CRC Cancer Screening Tools—The Data and the Guidelines

 

Multiple sets of guidelines support numerous tools for colorectal cancer (CRC) screening. To help clinicians determine which tools to use and how often for select individuals, Linda Rabeneck, MD, MPH, of Cancer Care Ontario, reviewed current U.S. guidelines and the supporting data backing these recommendations.

The Data

Dr. Rabeneck noted that the evidence to support CRC screening extends back 20 years and comes from several large randomized controlled trials. In brief, here is what these trials have shown:

  • Routine screening with guaiac-based fecal occult blood test (FOBT) reduces CRC mortality by 15% to 33%.
  • The fecal immunochemical test (FIT) appears to be superior to FOBT for the detection of CRC and advance adenomas.
  • Flexible sigmoidoscopy can reduce the incidence of CRC by 21% and its mortality by 26%.
  • CT colonographic screening, or virtual colonoscopy, identifies up to 90% of individuals with adenomas or cancers measuring at least 1 cm in diameter. 

This body of evidence will grow in the near future as the results from several ongoing, very large randomized controlled trials mature and delineate the effectiveness of colonoscopy and stool DNA as screening tools.

Dr. Rabeneck emphasized that Western studies demonstrate that in usual clinical practice, colonoscopy is less effective for lesion detection when screening the proximal colon. In one clinical study, “the main driver of the benefit of colonoscopy appeared to be from a reduction in death from those cancers arising in the left side of the colon. Surprising results, for sure,” she commented. 
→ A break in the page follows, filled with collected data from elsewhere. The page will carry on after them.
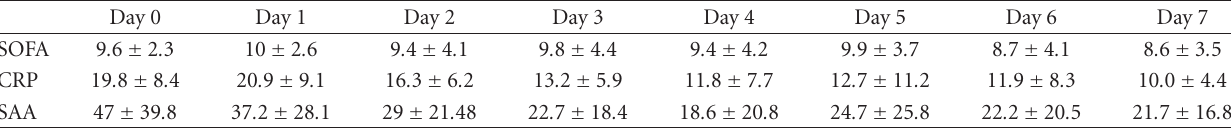
Table 3: SOFA, CRP, and SAA during the study period (mean ±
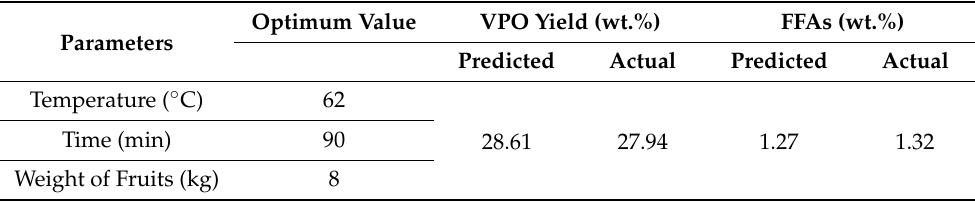
Table 5. Optimized experimental conditions of oil palm fruit sterilization for maximum cold-pressed VPO production with minimal FFA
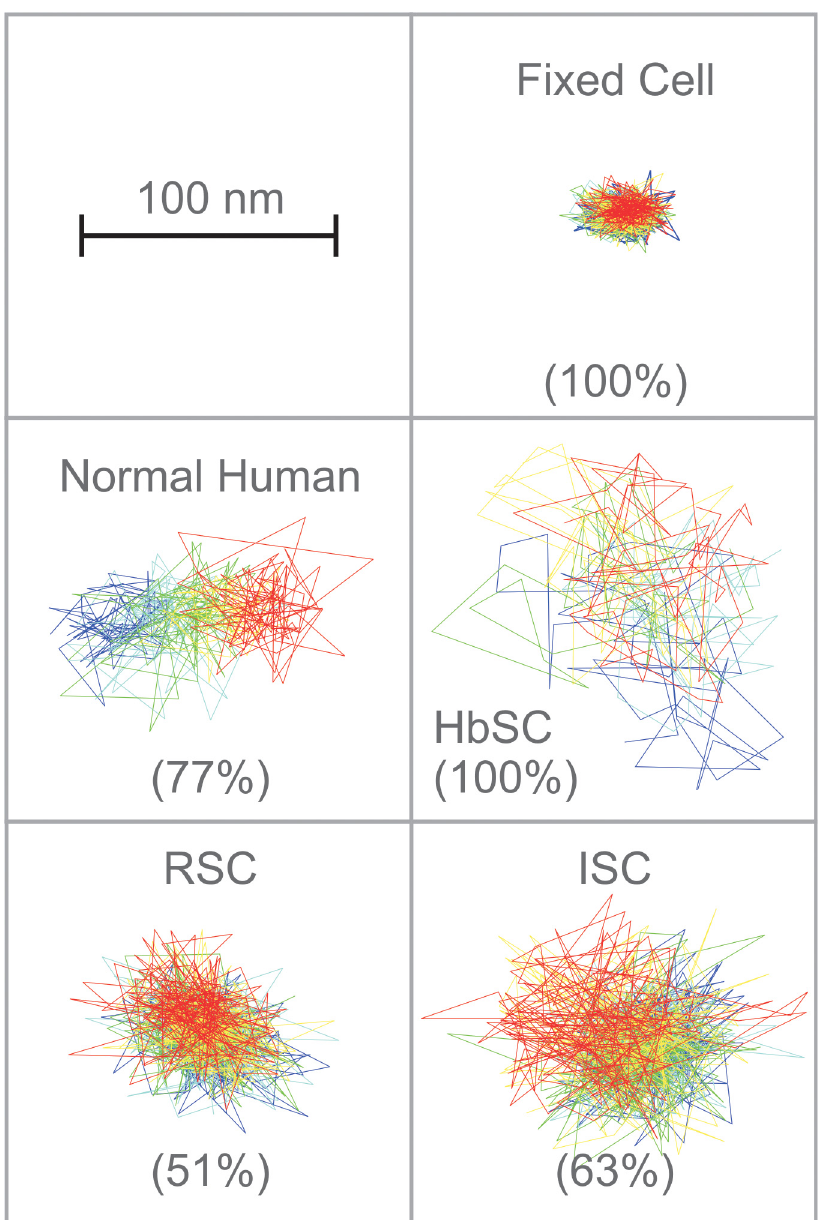
Fig 2. Representative trajectories of DIDS-biotin labeled band 3 on intact normal and sickle human erythrocytes. After labeling with DIDS-biotin conjugate, the diffusion of the labeled band 3 was imaged for 100 consecutive frames at 120 frames/sec on intact fixed normal red blood cells, unfixed normal erythrocytes, HbSC erythrocytes, reversibly sickled cells (RSC) or irreversibly sickled cells (ISC). The different colors track band 3 diffusion as a function of time, beginning with blue and progressing through the colors of the rainbow to red. Because all of these erythrocytes have multiple subpopulations of band 3, the trajectory of only the most abundant population is displayed (% of total band 3 is indicated in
Dr. Rabeneck suspects that these findings may be explained by both the quality of the colonoscopy procedure (e.g., greater difficulty cleaning and hence visualizing the right colon) and issues related to tumor biology (e.g., the presence of nonpolypoid lesions). To overcome these issues, she underscored careful attention to standard technique when using colonoscopy as a screening modality, including examining the proximal sides of flexures, folds, and valves; adequately cleaning and suctioning the colon, and performing adequate distention. 

The Recommendations

Based on much of the data cited above, in 2008 the U.S. Multi-Society Task Force issued consensus guidelines for CRC screening, with the goal of cancer prevention. These guidelines advocate routine screening for both men and women of average risk—that is, with no symptoms and family history of CRC—beginning at age 50. 

To detect CRC, screening may comprise either:

  • High-sensitivity FOBT or FIT every year, or
  • Stool DNA testing, as often as clinically recommended. 
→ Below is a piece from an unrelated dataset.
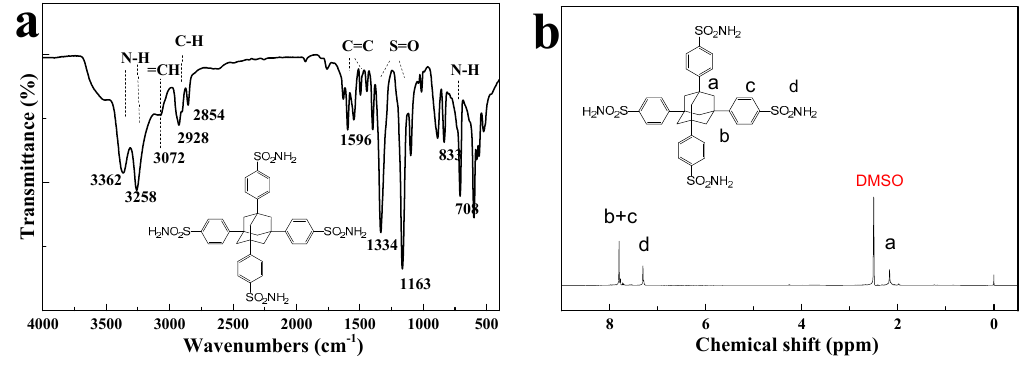
Figure 1. ( a ) FTIR spectrum and ( b ) 1 H NMR spectrum of FRSN.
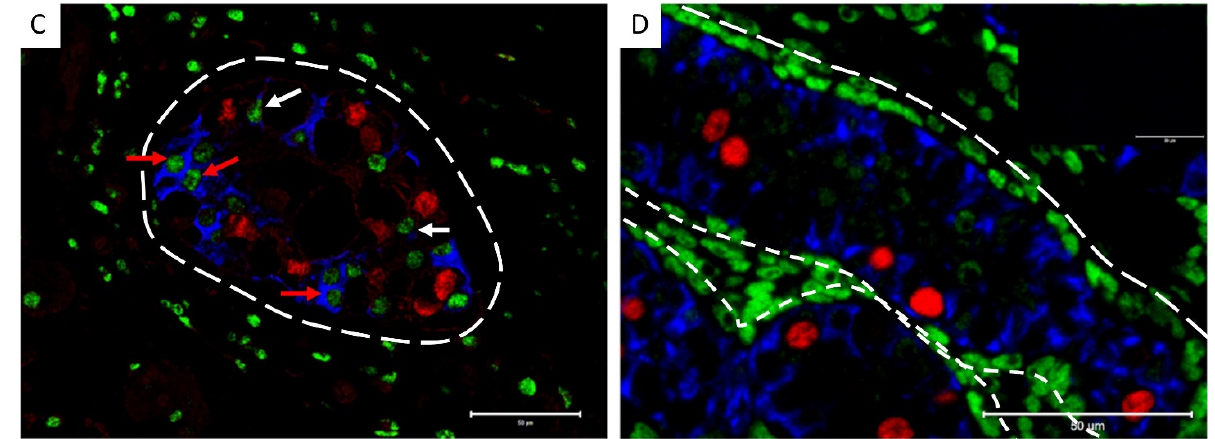
Figure 9. Cytokeratin (Blue), POU5F1 (GCNIS; red), and androgen receptor (AR, green) expression in GCNIS ‐ containing tubules from childhood ( A —7 years old, B —12 years old) and adult ( C —28 years old) patients with pre ‐ invasive TGCC. ( D ) Human fetal testis (18 GW) as a positive control for markers with negative control as inset, dashed lines represent the periphery of the seminiferous tubules. Red arrows: cytokeratin + /AR + Sertoli cells, white arrows: cytokeratin − /AR + Sertoli cells. Scale bars represent 50 μ m.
To detect both adenomas and cancer, screening may comprise:

  • Flexible sigmoidoscopy every 5 years,
  • Colonoscopy every 10 years,
  • Double contrast barium enema (DCBE) every 5 years, or  
  • CT colonography every 5 years. 

Dr. Rabeneck noted that these guidelines are currently being updated and will be released in the coming months. One anticipated change is that DCBE will likely fall off the list of recommended screening tools. 

The U.S. Preventive Health Services Task Force (USPSTF) also has guidelines for colon cancer screening, which are more conservative than those mentioned above. The USPSTF recommends one of the following testing methods for individuals aged 50 to 75 years of average risk:

  • High-sensitivity FOBT or FIT every year,
  • Flexible sigmoidoscopy every 5 years in tandem with high-sensitivity FOBT or FIT every 3 years, or
  • Colonoscopy every 10 years. 

At the time these recommendations were released in 2008, the USPSTF did not think there was sufficient evidence to recommend CT colonography or stool DNA testing. 

The USPSTF also suggests that adults of average risk between ages 76 and 85 should not undergo routine screening because the risks outweigh the benefits. Adults older than 85 can forego CRC screening altogether.